Mason locaları bu gizli Yahudilerle doludur. Her türlü kirli işi bu locaların gizli mahfellerinde kotarırlar. FETÖ örgütü dahi bunların ellerindedir. Ülkemizin aleyhine olan her türlü işin başında Sabetaycı vardır. Kendilerini gizlemekte çok mahir olan bu dönmeler, İzmir suikastı gibi olaylarda dahi birbirlerini tepeledikleri halde ser verip sır vermezler. 
Kapancı grubuna mensup Sabetaycılar, Karakaşi koluna mensup olan dönmeleri bu olayda olduğu gibi astırdıkları halde tek bir ifşa hareketi ve sesi çıkmamıştır. Daha sonra “zamanı gelince öcümüzü alırız nasılsa” diyerek kin duygularını ayakta tutmayı başarabilen Sabetaycıları anlayabilmek gerçekten çok zordur. 
Onları kinleri ile baş başa bırakıp anlaşılır olan bir hususa değinmek istiyorum. Zira bazı yalın gerçeklerden yola çıkarak nasıl bir dayanışma içinde oldukları ve asla Müslümanlara karşı sır vermediklerini göstermek gerekiyor.  
Tarih övgü ya da sövgü için kullanılan bir bilim dalı olmamalıdır. Hele hele tek bir şahsa bağlı ve o şahsın yazmış olduğu kitaba yani “Nutuk’a” indirgenmemelidir. Çünkü bu yapıldığı takdirde binlerce yıllık koskoca bir millet aşağılanmakta ve küçük düşürülmektedir.
Şu basit kuralı dahi anlamakta çoğu insan aciz kalmıştır. “Galibiyetler ve başarı, milletin malıdır. Mağlubiyetler ise tedbirsizliklerinden dolayı sorumlu komutanlara ve liderlere verilir. Bu sayede milletin gururu incinmez. Geleceğe daha inançlı bir şekilde bakabilir”.

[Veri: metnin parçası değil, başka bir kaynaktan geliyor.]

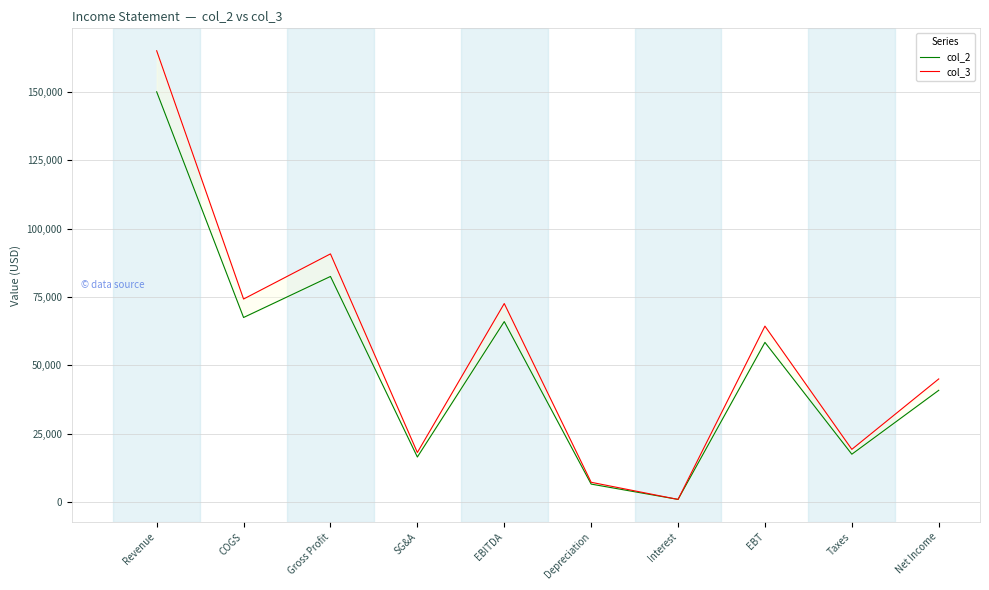

What is the value of the col_3 point at the 5th from the left?

72600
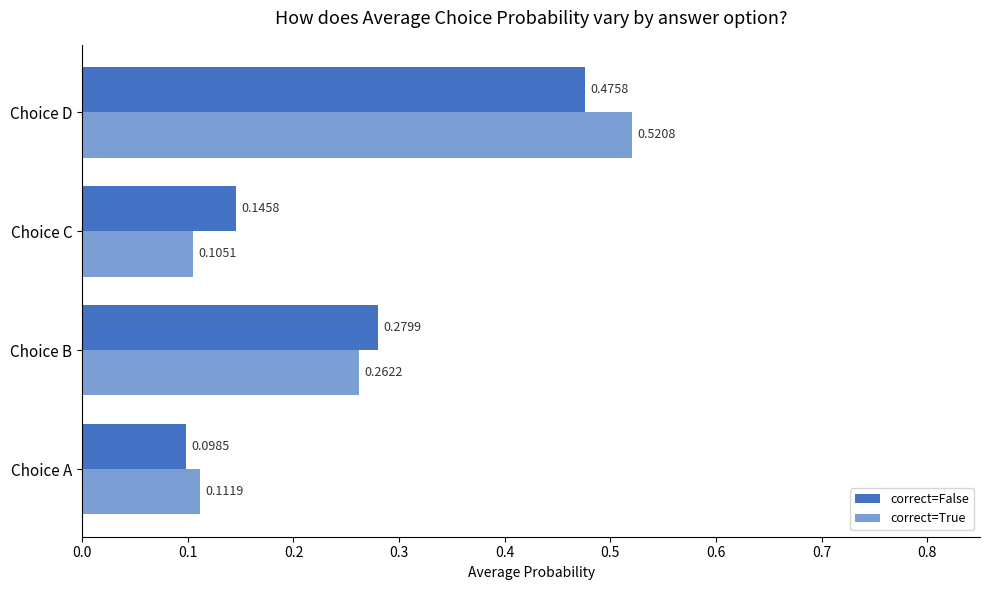

At which label is correct=True closest to 0?

Choice C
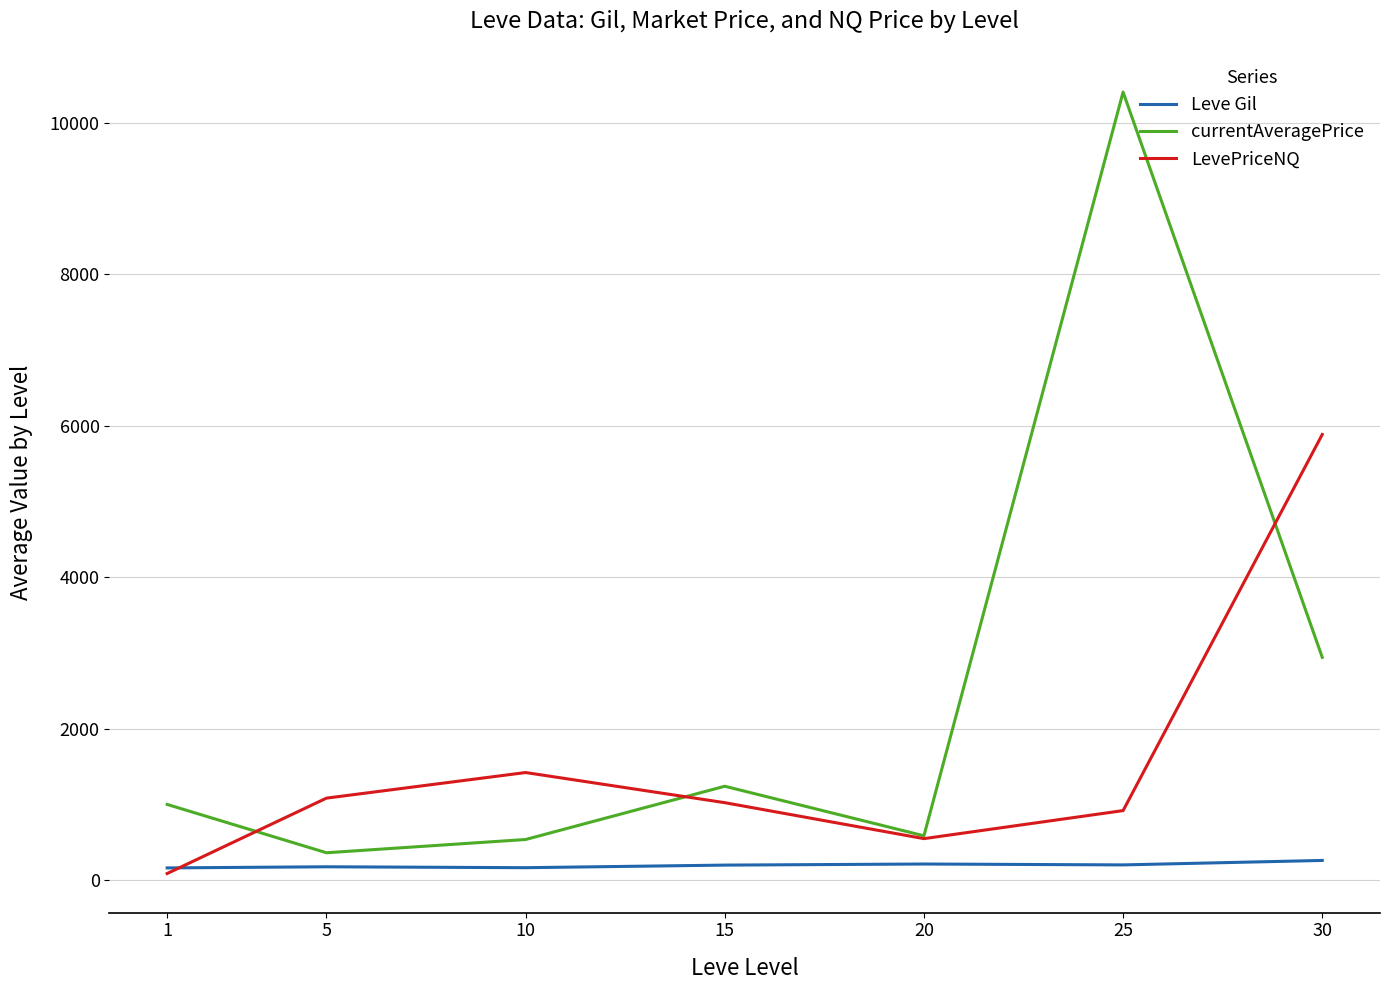

What is the difference between the second highest and second lowest values in the Leve Gil series?

48.5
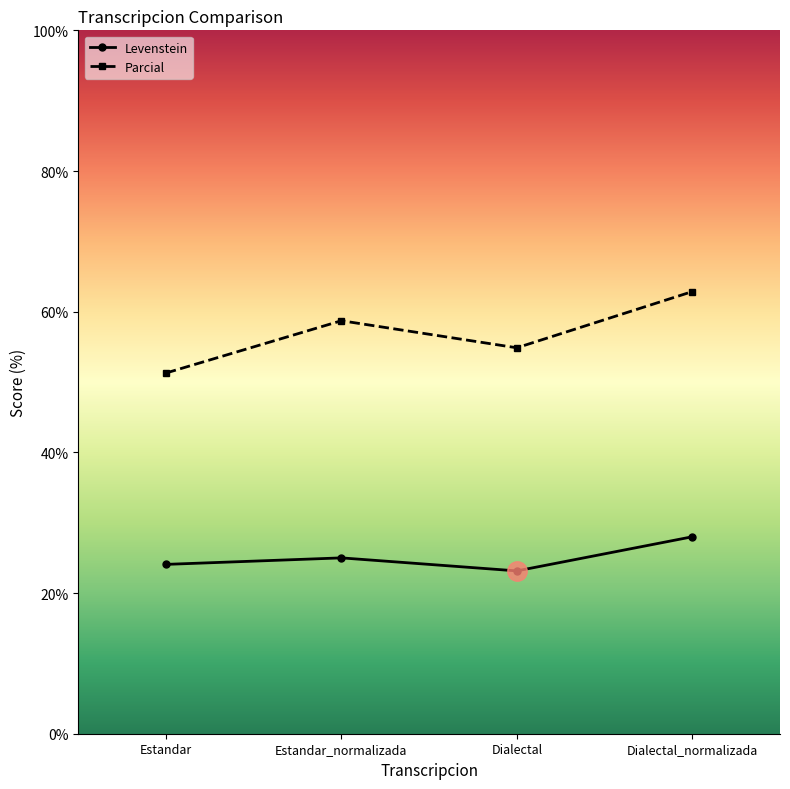

What is the total value across all series at Estandar?

75.4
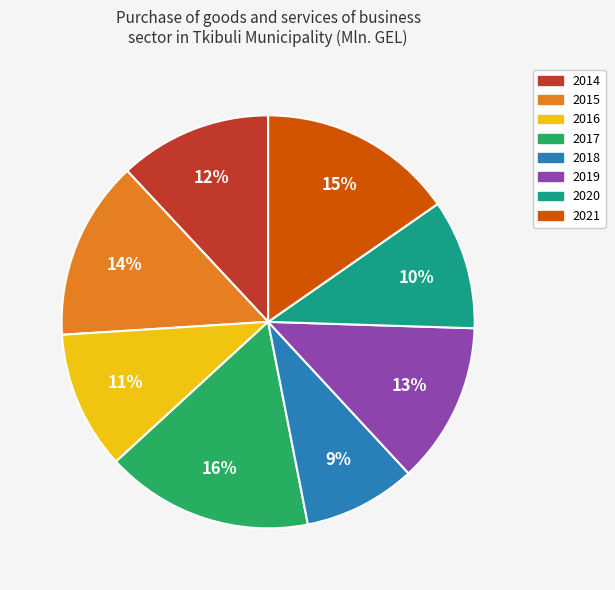

Count the number of slices in the pie.

8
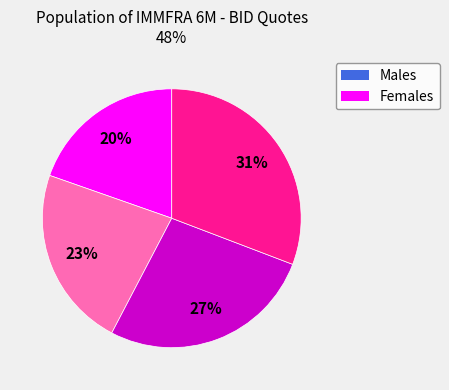

To the nearest percent, what is the average slice percentage?

25%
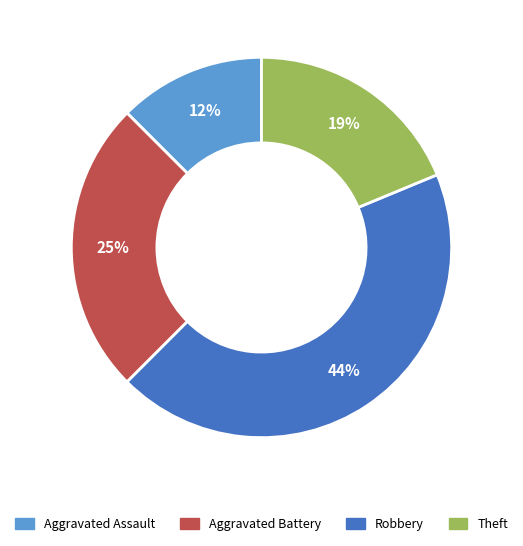

Does any single category account for the majority?

No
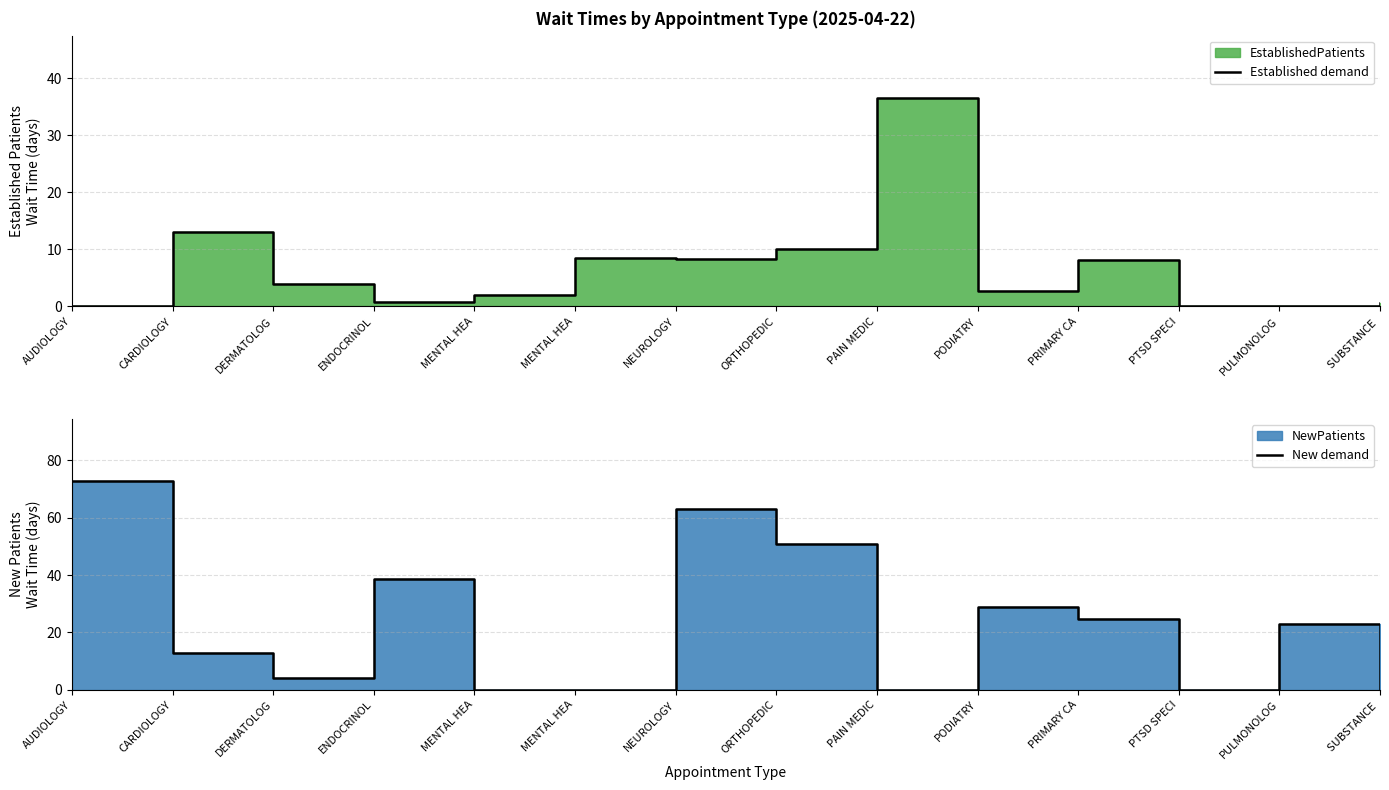

Between MENTAL HEA and AUDIOLOGY, which is larger?

MENTAL HEA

Peki, bizde ne yapılıyor? “Vatanımızı Atatürk kurtardı” nutukları ile beraber milli mücadeledeki galibiyet tek bir şahsa yani M. Kamâl’e indirgeniyor. Savaş süresince yaşanılan başarısızlıklar ve mağlubiyetler ise ordumuza yükleniyor. Bu çok büyük bir hata olup nedense hiç kimse yaşanılan tarihi gerçeklerden ders alıp düzeltmeye çalışmıyor. İşte Almanlar, 2. Dünya savaşındaki mağlubiyeti Führer’e yani Hitler’e mal edip kendi milletlerini temize çıkarıyorlar. Bütün kusur “bu zalim diktatöründür” diyorlar. Keza İtalyanlar da Mussolini’yi öne sürüp milletlerini o büyük mağlubiyetten korumaya çalışıyorlar. Bu sayede başarısızlık ve mağlubiyet küçülüp şahsa indirgenerek, milletin onur ve izzeti muhafaza ediliyor. Başarı ve galibiyette ise durum daha farklıdır. Burada yine millet faktörü devreye girer. Başarı ve muzafferiyet orduya ve dolayısı ile millete verilir. Bunun sonucunda kazanılan başarı küçülmez bilakis daha da büyür adeta bütün bir milletin sayısı kadar geniş bir kitleye yayılır. Örnek olarak yeryüzünde yaşanan en büyük savaşı gösterebiliriz. Evet, 2. Dünya savaşında müttefik orduları komutanı olan General Eisenhower’ı kimse doğru dürüst tanımaz. Galibiyeti de tek bir şahsa indirgemezler. Başarıyı; Almanya-Japonya ve İtalya gibi dünyanın en büyük ordularını yenen Amerikalı, İngiliz, Fransız, Kanadalı ve Avustralyalı halkların tamamına verirler. Bu sayede şeref birçok milletin olup geleceğe daha güvenle bakma imkânı doğmuş olur. Ülkemizde ise durum bunun tam tersinedir. Galibiyet için Kamâl Atatürk ön plana çıkarılır. Adeta tek başına savaşmış gibi “Yurdumuzu kurtardı” diye kutsanmaya çalışılır. İşte sadece bir kitabın başlığından bu durumu çok rahatlıkla görebilirsiniz. 
Kemal Baytaş’ın yayınladığı ve birçok Sabetaycının önsözünde imzasını attığı kitabın başlığı şöyle: “Türkiye Varlığını Atatürk’e Borçludur”. Adeta koskoca bir milleti yok sayan ve “sen olmasaydın olmazdık” diyerek halkımızı aşağılayan bu ifadeler; Sabetaycıların kendi insanlarını nasıl koruyup göklere yükselttiğini açıkça gösteren binlerce eserden sadece bir tanesidir.